··· Dataset content

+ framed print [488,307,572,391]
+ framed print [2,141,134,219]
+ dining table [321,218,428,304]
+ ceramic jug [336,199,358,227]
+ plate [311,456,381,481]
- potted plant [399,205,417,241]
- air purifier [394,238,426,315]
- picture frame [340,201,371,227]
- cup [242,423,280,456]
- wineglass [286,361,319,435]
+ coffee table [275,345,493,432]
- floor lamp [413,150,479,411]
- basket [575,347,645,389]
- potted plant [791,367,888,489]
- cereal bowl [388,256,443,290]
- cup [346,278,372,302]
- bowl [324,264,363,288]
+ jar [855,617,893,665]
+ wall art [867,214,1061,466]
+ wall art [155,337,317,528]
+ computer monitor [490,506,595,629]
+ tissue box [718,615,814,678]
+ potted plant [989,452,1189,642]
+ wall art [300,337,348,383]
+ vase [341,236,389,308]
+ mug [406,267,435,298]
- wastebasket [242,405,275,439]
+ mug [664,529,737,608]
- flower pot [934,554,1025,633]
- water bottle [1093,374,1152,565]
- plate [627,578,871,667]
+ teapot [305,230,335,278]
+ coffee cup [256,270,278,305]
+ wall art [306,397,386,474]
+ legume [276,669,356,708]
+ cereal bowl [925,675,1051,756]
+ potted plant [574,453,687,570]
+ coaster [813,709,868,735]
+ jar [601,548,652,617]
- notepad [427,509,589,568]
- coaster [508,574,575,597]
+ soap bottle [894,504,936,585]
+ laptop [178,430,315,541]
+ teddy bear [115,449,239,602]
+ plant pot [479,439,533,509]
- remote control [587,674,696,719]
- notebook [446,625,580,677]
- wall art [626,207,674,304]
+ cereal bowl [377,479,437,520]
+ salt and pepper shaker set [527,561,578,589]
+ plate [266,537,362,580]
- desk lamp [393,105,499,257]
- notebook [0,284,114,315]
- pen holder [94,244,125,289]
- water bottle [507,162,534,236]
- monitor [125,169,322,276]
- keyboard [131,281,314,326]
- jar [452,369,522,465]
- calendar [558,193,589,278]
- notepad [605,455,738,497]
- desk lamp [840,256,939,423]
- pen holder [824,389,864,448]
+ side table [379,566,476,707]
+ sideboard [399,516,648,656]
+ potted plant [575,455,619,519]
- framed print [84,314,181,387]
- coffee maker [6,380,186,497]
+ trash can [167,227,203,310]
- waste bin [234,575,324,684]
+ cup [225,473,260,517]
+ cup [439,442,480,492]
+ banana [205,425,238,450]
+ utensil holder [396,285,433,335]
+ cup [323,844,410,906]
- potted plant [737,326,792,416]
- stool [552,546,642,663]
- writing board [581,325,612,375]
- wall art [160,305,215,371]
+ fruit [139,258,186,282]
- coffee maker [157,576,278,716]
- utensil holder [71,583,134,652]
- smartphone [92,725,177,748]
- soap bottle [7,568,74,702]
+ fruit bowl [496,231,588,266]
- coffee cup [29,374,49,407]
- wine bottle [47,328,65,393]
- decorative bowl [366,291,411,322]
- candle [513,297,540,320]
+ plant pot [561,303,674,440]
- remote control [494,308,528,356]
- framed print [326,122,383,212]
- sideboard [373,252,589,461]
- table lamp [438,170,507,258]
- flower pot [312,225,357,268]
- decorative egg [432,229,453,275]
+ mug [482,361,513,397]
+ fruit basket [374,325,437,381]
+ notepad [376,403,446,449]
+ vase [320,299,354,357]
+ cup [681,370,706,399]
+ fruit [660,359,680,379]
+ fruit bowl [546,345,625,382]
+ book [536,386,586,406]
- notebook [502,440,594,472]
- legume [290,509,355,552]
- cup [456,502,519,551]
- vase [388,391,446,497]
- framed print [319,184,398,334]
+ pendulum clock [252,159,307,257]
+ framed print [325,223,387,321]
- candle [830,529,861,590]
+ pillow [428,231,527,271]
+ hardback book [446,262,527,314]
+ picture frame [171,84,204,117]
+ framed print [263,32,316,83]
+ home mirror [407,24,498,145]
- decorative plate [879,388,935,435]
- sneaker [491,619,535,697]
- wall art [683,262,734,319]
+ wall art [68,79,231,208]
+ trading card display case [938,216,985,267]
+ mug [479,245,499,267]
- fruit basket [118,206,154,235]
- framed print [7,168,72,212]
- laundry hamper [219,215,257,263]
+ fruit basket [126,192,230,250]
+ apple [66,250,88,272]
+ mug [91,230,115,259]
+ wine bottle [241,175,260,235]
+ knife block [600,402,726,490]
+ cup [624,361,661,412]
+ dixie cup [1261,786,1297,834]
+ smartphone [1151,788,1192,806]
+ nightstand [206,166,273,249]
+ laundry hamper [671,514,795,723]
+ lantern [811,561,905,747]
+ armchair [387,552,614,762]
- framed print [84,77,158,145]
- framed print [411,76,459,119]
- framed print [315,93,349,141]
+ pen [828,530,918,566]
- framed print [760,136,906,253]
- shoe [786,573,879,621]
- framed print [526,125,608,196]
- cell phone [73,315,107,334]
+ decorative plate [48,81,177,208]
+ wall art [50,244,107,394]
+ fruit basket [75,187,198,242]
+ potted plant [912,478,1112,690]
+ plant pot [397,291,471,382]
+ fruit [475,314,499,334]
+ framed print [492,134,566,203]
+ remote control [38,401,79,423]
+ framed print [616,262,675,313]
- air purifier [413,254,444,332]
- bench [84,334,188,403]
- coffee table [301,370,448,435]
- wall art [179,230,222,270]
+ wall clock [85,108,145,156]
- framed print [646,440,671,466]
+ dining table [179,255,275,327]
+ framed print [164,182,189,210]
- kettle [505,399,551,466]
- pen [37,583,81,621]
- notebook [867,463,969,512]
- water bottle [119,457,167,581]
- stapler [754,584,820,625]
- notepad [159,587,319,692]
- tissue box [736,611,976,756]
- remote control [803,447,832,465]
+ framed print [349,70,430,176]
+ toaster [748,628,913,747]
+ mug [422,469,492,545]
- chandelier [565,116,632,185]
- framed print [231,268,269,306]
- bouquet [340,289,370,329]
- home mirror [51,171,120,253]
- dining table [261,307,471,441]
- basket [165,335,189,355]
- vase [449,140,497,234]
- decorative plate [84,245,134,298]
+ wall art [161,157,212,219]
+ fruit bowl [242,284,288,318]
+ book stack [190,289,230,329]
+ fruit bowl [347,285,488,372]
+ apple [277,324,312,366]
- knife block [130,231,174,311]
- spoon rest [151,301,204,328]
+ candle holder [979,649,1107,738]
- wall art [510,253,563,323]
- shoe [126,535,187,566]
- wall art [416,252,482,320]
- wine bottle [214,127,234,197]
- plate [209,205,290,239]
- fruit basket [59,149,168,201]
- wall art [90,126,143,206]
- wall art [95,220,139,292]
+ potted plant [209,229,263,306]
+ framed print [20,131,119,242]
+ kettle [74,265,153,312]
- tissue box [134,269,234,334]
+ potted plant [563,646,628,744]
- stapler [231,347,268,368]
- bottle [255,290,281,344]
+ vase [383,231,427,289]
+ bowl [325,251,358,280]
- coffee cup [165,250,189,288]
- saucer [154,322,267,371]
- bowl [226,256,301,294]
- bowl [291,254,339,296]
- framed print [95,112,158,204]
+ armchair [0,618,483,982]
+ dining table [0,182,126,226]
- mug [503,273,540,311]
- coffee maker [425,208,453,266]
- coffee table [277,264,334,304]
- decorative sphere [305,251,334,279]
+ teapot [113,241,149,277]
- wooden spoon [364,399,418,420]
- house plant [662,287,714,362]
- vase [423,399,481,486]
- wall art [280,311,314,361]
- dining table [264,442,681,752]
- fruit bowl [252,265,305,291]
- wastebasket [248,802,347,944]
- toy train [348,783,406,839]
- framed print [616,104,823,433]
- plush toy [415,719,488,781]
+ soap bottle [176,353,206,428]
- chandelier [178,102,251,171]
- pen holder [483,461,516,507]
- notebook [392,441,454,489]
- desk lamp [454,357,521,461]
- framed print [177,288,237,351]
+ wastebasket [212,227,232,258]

······

** Your goal **
Check each line of the data for the word "holder", then state only how many lines hold it.

** Answer **
6